WP4: Food-box schemes: convenience and sustainability.
Research questions
- In what ways are food-box schemes part of families’ everyday food habits?
- To what extent is the food in box schemes understood as sustainable?
- How are different types of food knowledge used in these families’ food practices?
- How are different practical moralities about sustainability, health and convenience negotiated in relation to culturally-approved notions of ‘proper’ food provisioning, cooking and eating?
WP4 focuses on the food habits and understandings of Danish households who subscribe to food-box schemes that attempt to combine ‘convenience’ with sustainability measures such as organic and/or local products with less transport, packaging and food waste.

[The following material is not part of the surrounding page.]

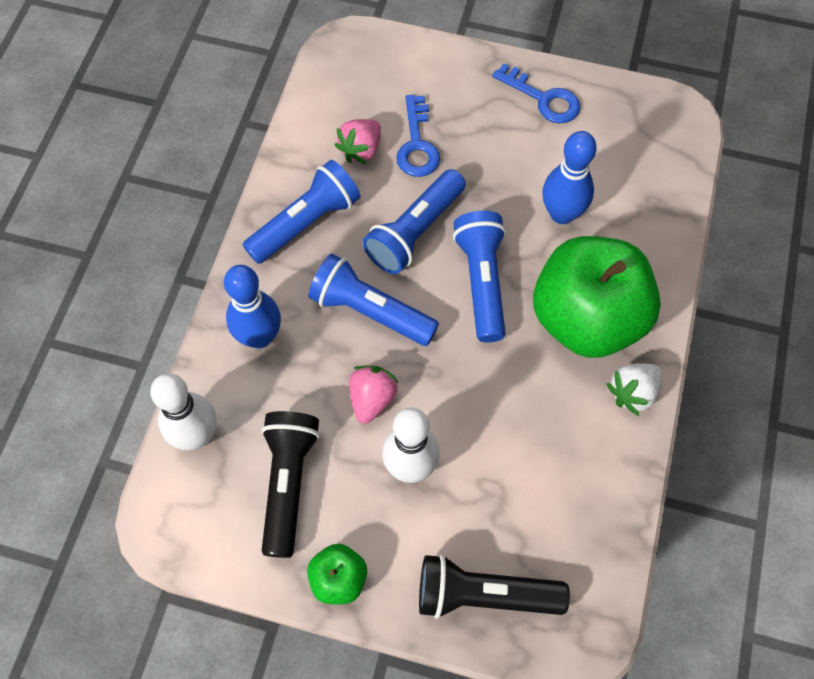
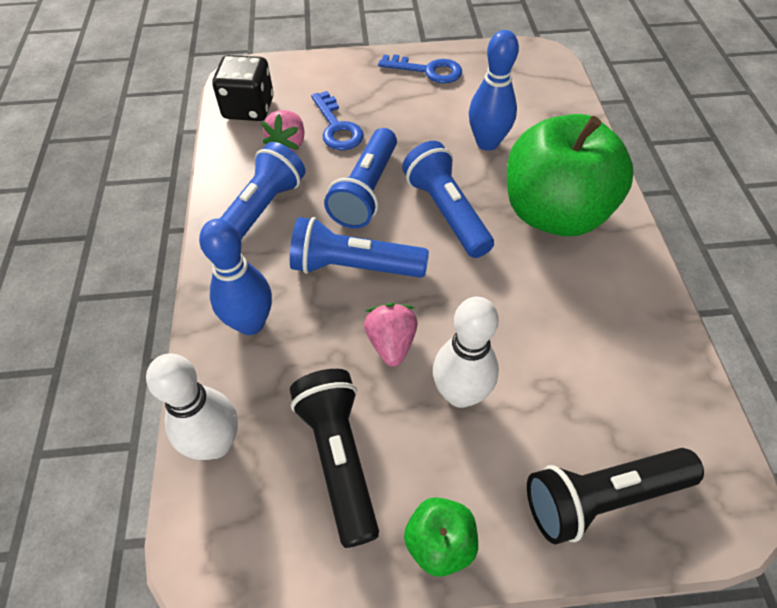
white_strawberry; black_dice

In Denmark, the inclusion of convenience foods has become a ‘normal’ part of household provisioning. At the same time, ‘convenience’ foods are morally contested due to their poor health connotations and their contrast with normative ideas of ‘proper’ family meals consisting of home-made food. Different genres of food knowledge in media texts (public information, entertainment, commercial marketing and consumers’ own use of new social media) frame ‘convenience’ food in different ways, contributing to its compound character and potential for being linked with sustainability.
Combining interviews, focus groups, participant observation and media reception analysis, WP4 will study families who subscribe to one of two food box-schemes: Ret Nemt (Fairly Easy)] and Årstiderne (The Seasons). WP4 will draw cross-national comparisons with the consumer knowledges and practices around sustainability and ‘convenience’ in the other work packages as well as comparing public campaigns and marketing materials from current health and environment-related food issues.